# sparse distance matrix test

Most entries in the distance matrix for the RGG are too large to be interesting and we filter them out when computing statistics, e.g. when computing the connectivity threshold the maximum radius we consider is $O( (log(n) / n)^{1/d} )$.

If we only store the distances between vertices $x,y$ with $\| x - y \| \leq R_{\mathrm{max}}$ where $n R_{\mathrm{max}}^d = O(\log n)$ (a sensible upper bound for most statistics), then the amount of memory we need is $O(n \log n )$ instead of $\Theta(n^2)$, a significant improvement which should let us use RGGs with more than a few thousand vertices.

In [None]:
import numpy as np
from scipy.spatial import KDTree
from sys import getsizeof
import timeit

rng = np.random.default_rng()

In [None]:
def full_matrix_experiment(n,d=2):
    # generates the (full) distance matrix for an RGG with n points in [0,1]^d,
    # and returns the amount of memory it uses.
    V = rng.uniform(size=(n,d))
    dm =  np.linalg.norm(V[:,None,:] - V[None,:,:],axis=-1)
    return dm.size

def sparse_matrix_experiment(n,r_max,d=2):
    V = rng.uniform(size=(n,d))
    tree = KDTree(V)
    sdm = tree.sparse_distance_matrix(tree, r_max)
    return sdm.count_nonzero()

Let's check both the size of the resulting matrices, and how long it takes to generate them:

In [None]:
n = 5000
d = 3
r = 4*(np.log(n)/n)**(1/d) # Quite a bit above the coverage threshold for the square, so the test isn't too biased in favour of the sparse matrix
reps = 5

print(f'Number of elements in the sparse distance matrix with radius {r:.3f}: {sparse_matrix_experiment(n,r,d)}')
print(f'Number of elements in the usual distance matrix:                    {full_matrix_experiment(n,d)}\n')

print(f'Time taken to generate {reps} sparse distance matrices (in seconds):')
print(sum(timeit.repeat(f'sparse_matrix_experiment({n},{r},{d})',repeat=reps,globals=globals(),number=1)))
print(f'Time taken to generate {reps} usual distance matrices (in seconds):')
print(sum(timeit.repeat(f'full_matrix_experiment({n},{d})',repeat=reps,globals=globals(),number=1)))

Number of elements in the sparse distance matrix with radius 0.478: 6178320
Number of elements in the usual distance matrix:                    25000000

Time taken to generate 5 sparse distance matrices (in seconds):


The results are interesting: I think they provide a good case for using sparse distance matrices.
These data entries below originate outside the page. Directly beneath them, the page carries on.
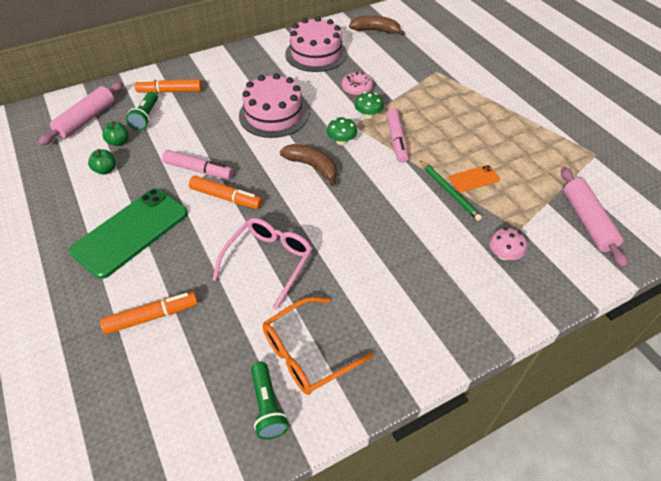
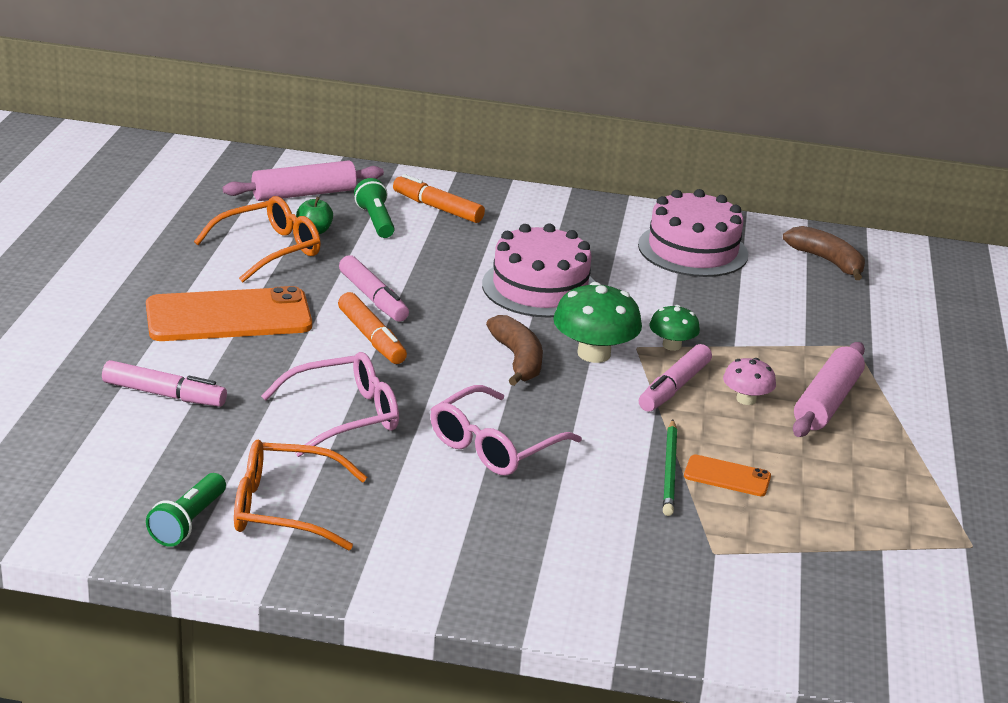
camera: 35 degrees right, 20 degrees down
green phone [69,188,188,279] -> orange phone [146,286,312,341]
green apple [88,149,116,175] -> orange glasses [194,196,321,282]
orange marker [100,292,198,334] -> pink marker [102,360,227,407]
green flashlight [126,92,158,130] -> green flashlight turned 120 degrees clockwise [354,178,395,238]
green mushroom [327,117,357,145] -> green mushroom [553,282,642,363], size x1.72
pink donut [341,71,373,96] -> none
pink mushroom [489,228,527,260] -> pink mushroom moved to [723,358,776,405]
pink rolling pin [561,168,628,268] -> pink rolling pin moved to [793,342,865,437]
none -> pink glasses [430,385,582,476]

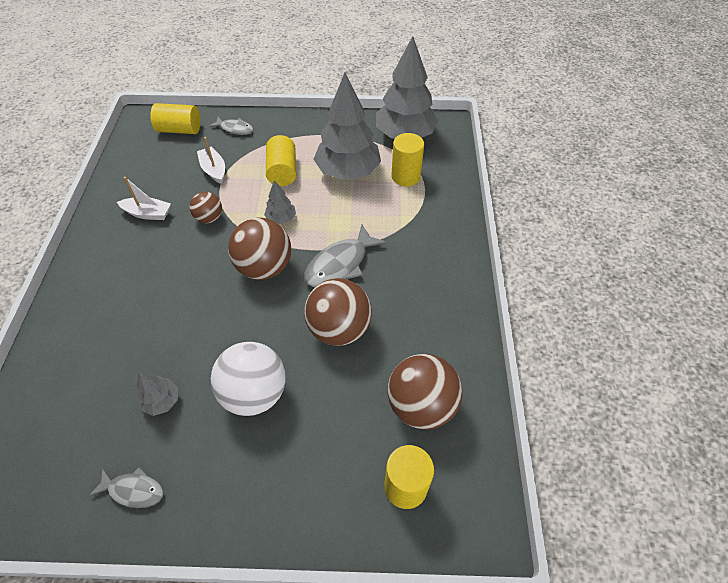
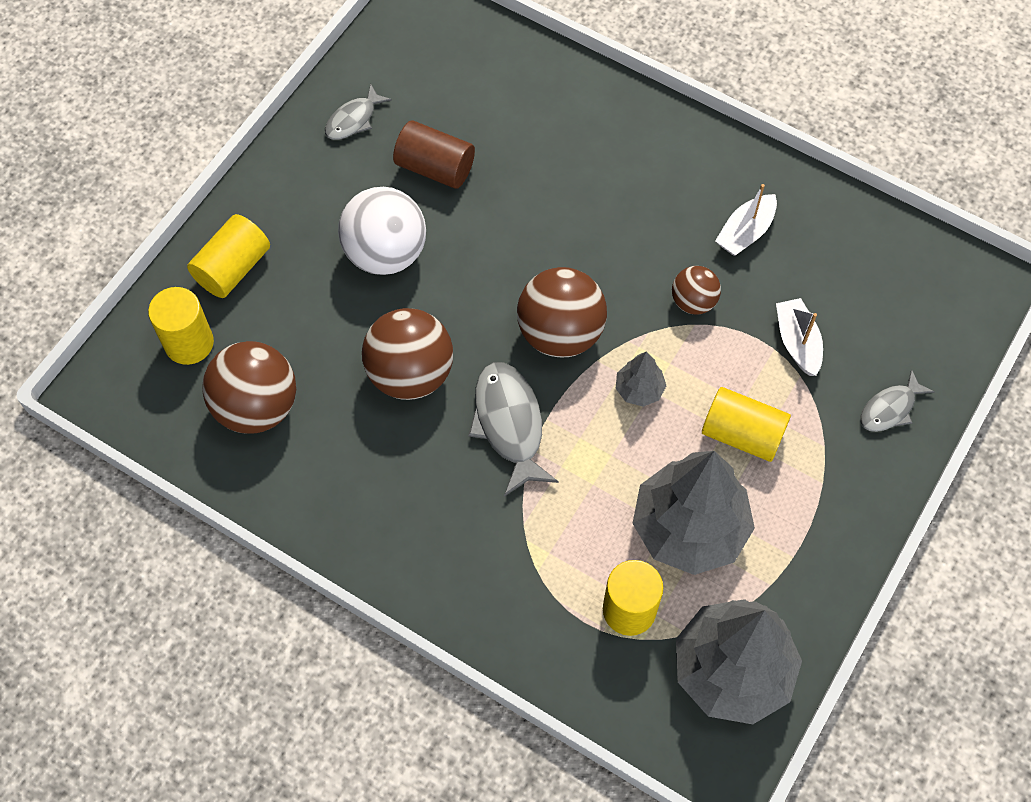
camera: 120 degrees right, 10 degrees up
grey tree [137,372,178,416] -> brown cylinder [393,121,475,189]
yellow cylinder [150,103,200,134] -> yellow cylinder moved to [187,214,270,298]
white boat [197,137,225,184] -> white boat turned 105 degrees counterclockwise [776,298,823,376]

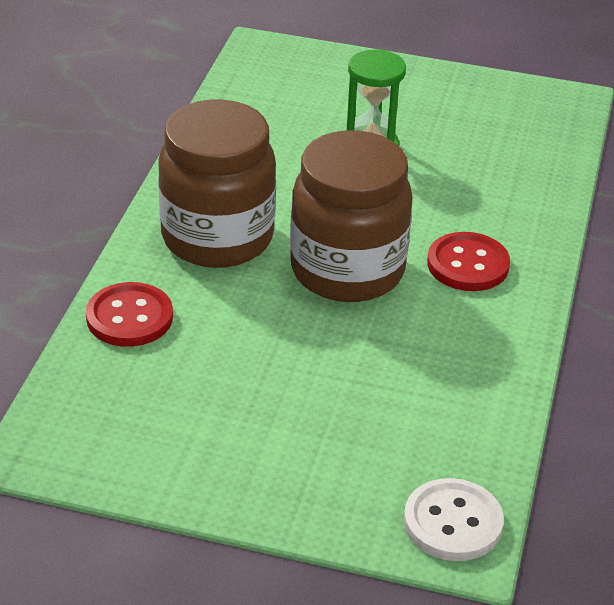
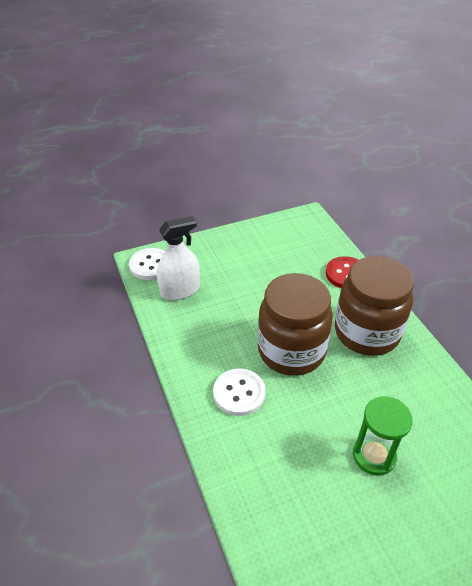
camera: 145 degrees right, 5 degrees up
red button [427,232,510,291] -> white button [213,368,266,416]
none -> white spray bottle [157,216,200,300]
Maybe I'll do a few more experiments by trying to calculate the number of components using a sparse distance matrix: this may or may not be quicker.

Generating a usual distance matrix is a bit quicker when $r = 4 ( \frac{\log n}{n} )^{1/d}$, but this is generally much larger than the coverage threshold. If $r = 2 (\frac{\log n}{n})^{1/d}$, then generating a sparse distance matrix seems faster (it's also possible to just convert a 2d numpy array straight into a scipy.sparse.dok_array type sparse array, so maybe we can do without the KDTree step. But I think for very large $n$ the KDTree will be faster than usual linear algebra).

A sparse distance matrix contains many fewer elements than the usual distance matrix. For every non-zero element it does also store the indices, so maybe you should triple the number of elements to get a comparable storage space, but even so it's much smaller than the full distance matrix.

In [None]:
n = 10000
r = 2*(np.log(n)/n)**(1/2)
sparse_matrix_experiment(n,r,d=2)

1098822

In particular it's possible to compute sparse distance matrices for more points; my computer runs out of memory when trying to compute the full distance matrix for more than around 6,000 points.